Kurosawa had made another film directly about the cultural impact of the bombs, 1955's I Live In Fear (生きものの記録) about an elderly man terrified by the possibility of another nuclear attack on Japan. Considered irrational by his friends and family, he's legally stripped of the power to move his family to Brazil in an effort to escape a perceived immanent destruction. Already the film was about people denying the reality of the bombs, simultaneously making the fear of something that had actually happened seem like insanity. Real life could only be interrupted by many as the dreams of a lunatic.
Rhapsody In August is less about fear and more about an unreachable past, awareness of a continuity that was prematurely cut off.
Four children go to stay in Nagasaki with their grandmother, Kane (Sachiko Murase), while their parents are in Hawaii meeting some American relatives. Wandering town like tourists, they're confronted by memorials to the bomb victims beginning with the especially potent visual of a twisted jungle gym surrounded by flowers.

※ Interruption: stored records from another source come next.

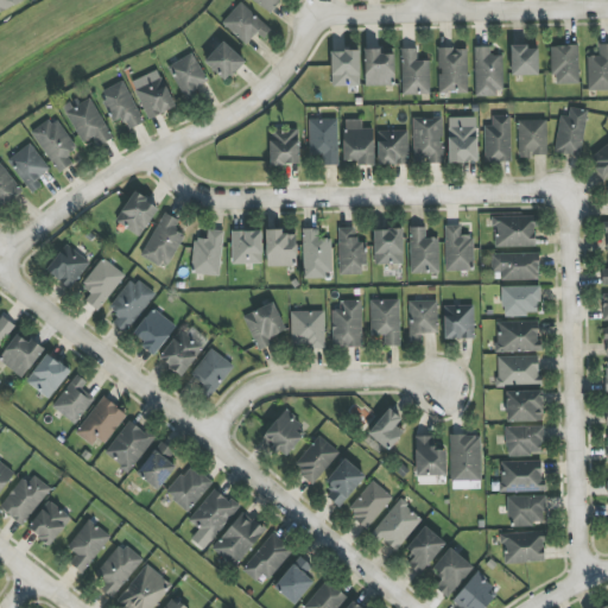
[(246,45),(257,33),(263,38),(271,30),(241,2),(222,23),(246,45)]
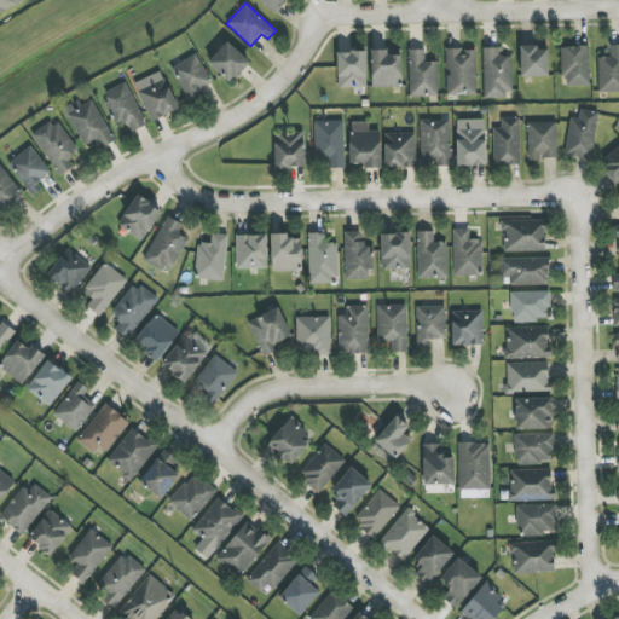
[(249,63),(227,42),(208,63),(230,84),(249,63)]
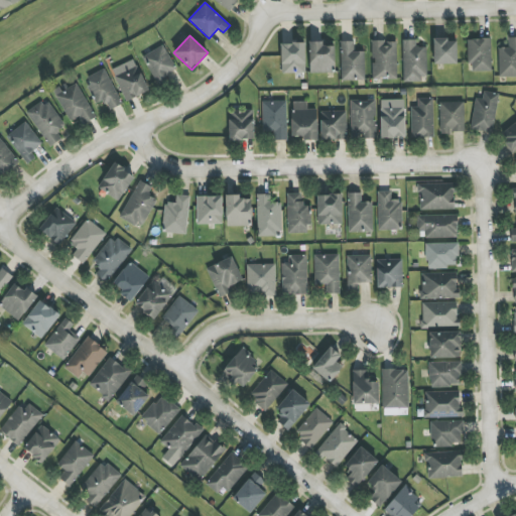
[(515,37),(508,38),(508,47),(498,47),(499,77),(515,76),(515,37)]
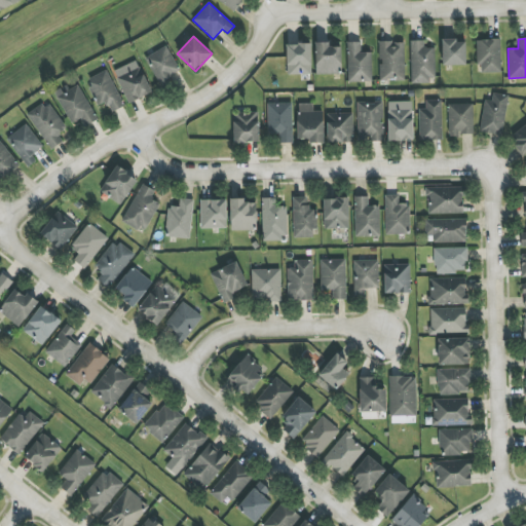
[(501,73),(500,39),(478,40),(478,73),(501,73)]
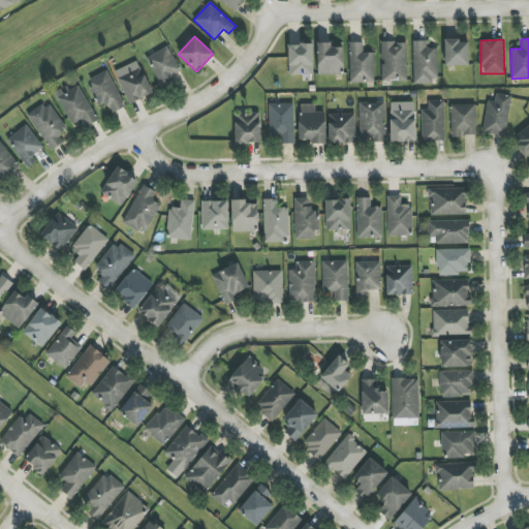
[(444,65),(468,66),(469,41),(445,40),(444,65)]
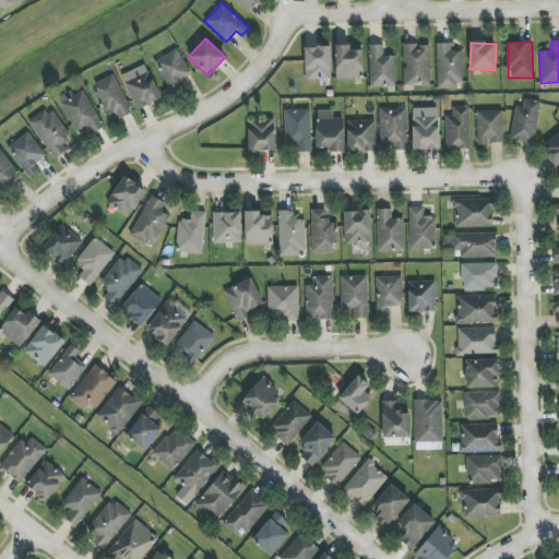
[(430,86),(429,44),(403,45),(404,86),(430,86)]
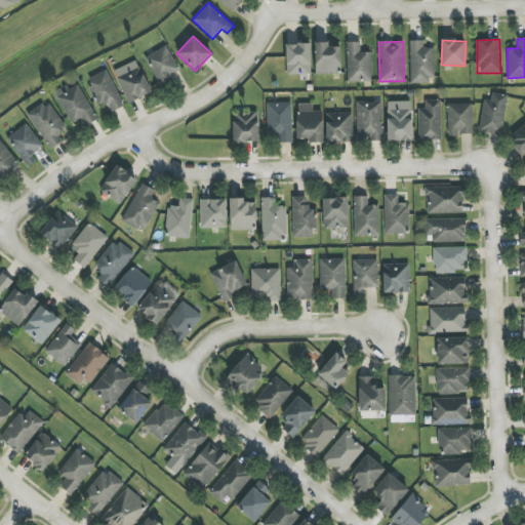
[(434,48),(423,48),(423,41),(409,41),(411,82),(435,81),(434,48)]
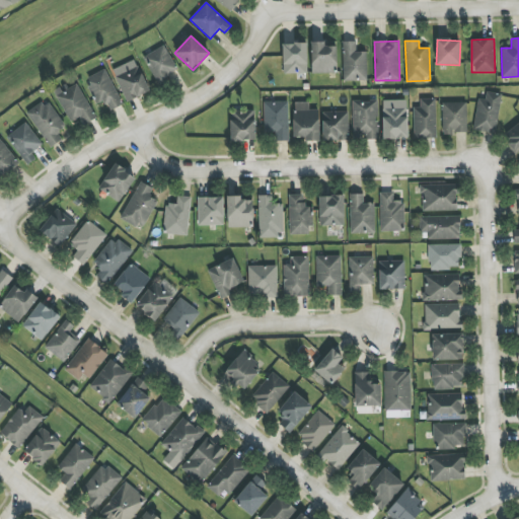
[(336,47),(325,47),(325,42),(311,42),(312,73),(337,73),(336,47)]
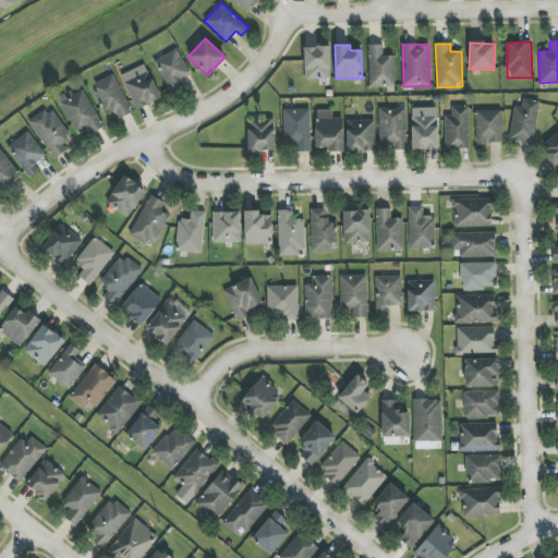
[(393,56),(383,56),(383,45),(368,45),(370,87),(395,87),(393,56)]
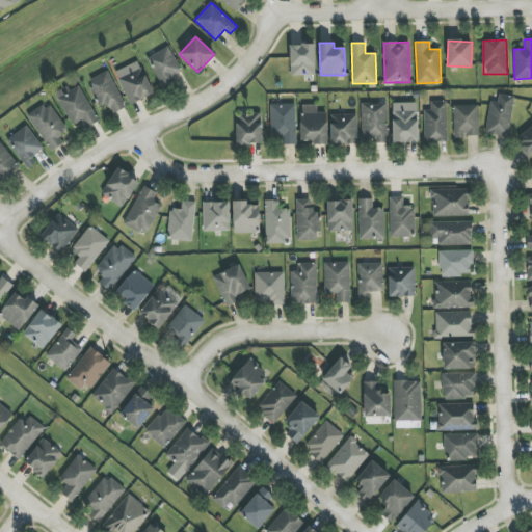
[(315,45),(290,45),(290,75),(315,76),(315,45)]
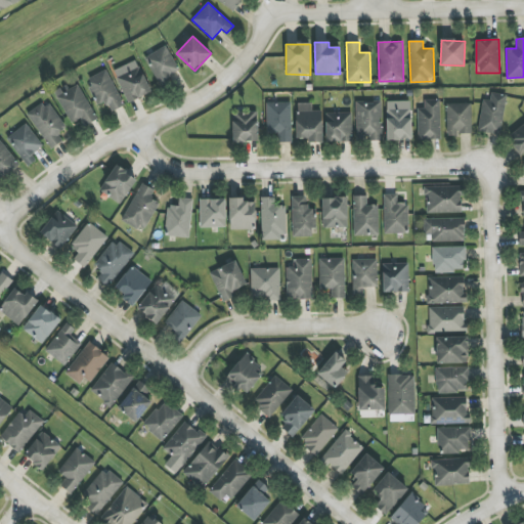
[(180,76),(167,46),(145,56),(159,85),(180,76)]
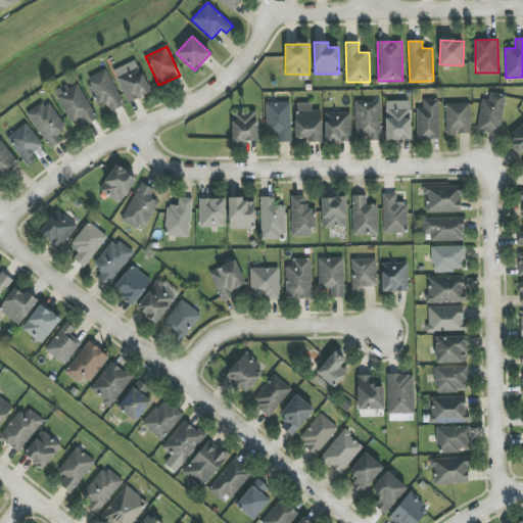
[(126,102),(150,94),(142,67),(117,75),(126,102)]
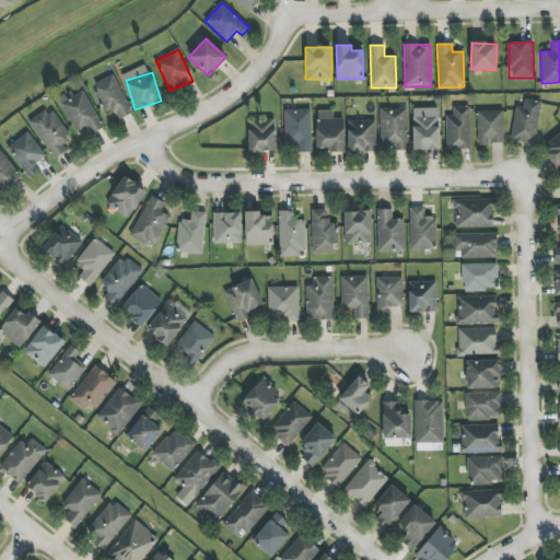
[(105,113),(114,108),(119,119),(132,114),(114,74),(92,84),(105,113)]
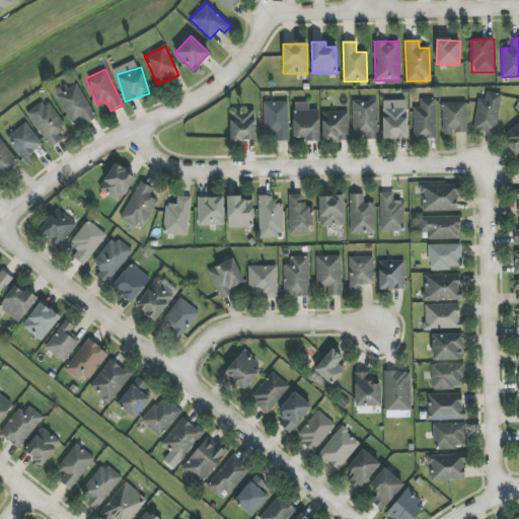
[(80,118),(83,126),(95,120),(79,83),(68,87),(67,84),(54,89),(69,123),(80,118)]
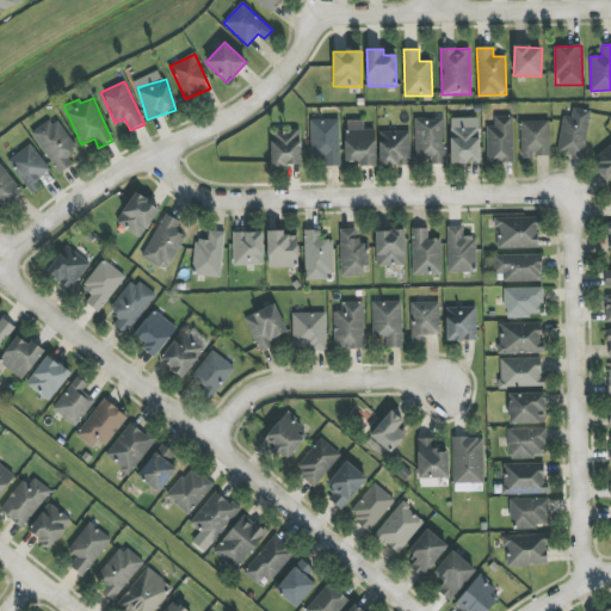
[(563,116),(556,153),(582,158),(591,111),(573,107),(571,117),(563,116)]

Kurosawa contrasts the awe and horror felt by the children with casual attitudes of other tourists at the site who seem to regard the artefacts and statues as mildly interesting trivia to be viewed on holiday. The children find themselves more personally affected as their grandmother tells them stories of family and friends she knew before Nagasaki was destroyed.
In my favourite segment of the film, the grandmother tells them the story of her brother who had eloped with a young woman and had gone to live with her on the other side of a hill. According to Kane's story, the young woman had chosen to live next to a pair of strangely twisted trees because she imagined they looked like desperate lovers, clinging to each other. Two of the children go out the next day to see if they can find the trees, venturing through dark woods and finding they prefer to speak in whispers. Then they find the trees and Kurosawa constructs a fantastic image.
The improbably surviving trees look like victims of destruction themselves, like preserved Pompeii victims, the flowers at their feet resemble a pool of blood and the corridor of dark trees both resemble curtains and a diminishing perspective to convey a foreboding distance from the event.
Kurosawa is clearly still indulging in dreamlike imagery he explored more fully in his three previous films. There are a few other potent dream images Kurosawa uses to convey the feelings surrounding the issue. Mostly, though, the film reminded me of One Wonderful Sunday or No Regrets for Our Youth, two of Kurosawa's films immediately following World War II he was more or less commissioned to make as part of a propaganda effort to ease the transition into the American occupation. Both were rare films for Kurosawa about relatively normal people and their families.
Contemporary domestic films were never Kurosawa's strong point and for the most part he hadn't seemed to improve much at them in between those two post war films and Rhapsody In August. The latter portion of the film features Richard Gere as the American son of one of Kane's many brothers and he comes to Japan to show his respect for the family and what happened in Nagasaki. Many people new to Kurosawa films are struck by the intentionally broad, artificiality of many of the performances which were influenced by Kabuki. It's interesting, then, to see Gere's typical American movie star performance in this context and to see how absolutely phoney he comes off in comparison.
It's possible in casting the star Kurosawa didn't have a real instinct for American performance styles. But I also wonder if the cheap smarminess of Gere was something intentionally included by Kurosawa in the film to show a shallow, sentimental acknowledgement of the horrific event was no more useful than the trivialising and ignoring of it. The film ends with a rather powerful image that implies that nothing really has been resolved and nothing probably ever will be. The most that might happen is that the horror seeps further into the ground soil of imagination.
Twitter Sonnet #761
Radiation redacts the roots of trees.
Autumn's atomic egg summer removed.
Chips of acrylic laments dust the knees.
The skies of dampened chalk are deemed improved.
Metal cases synchronise nourishment.
Columns limit molecules to the line.
Sycamore malcontents treat banishment.
Curling locks conceal somnambulist’s brine.
Copper cheekbone burnished green by sandstorm.
Absent syllable liquor cascades burn.
Branches of peace wither with shade and form.
Scissors silence the magnet's threaded turn.
Ratt'ling lumbar broken balance beam heads.
Violent verdure shakes off vertical reds.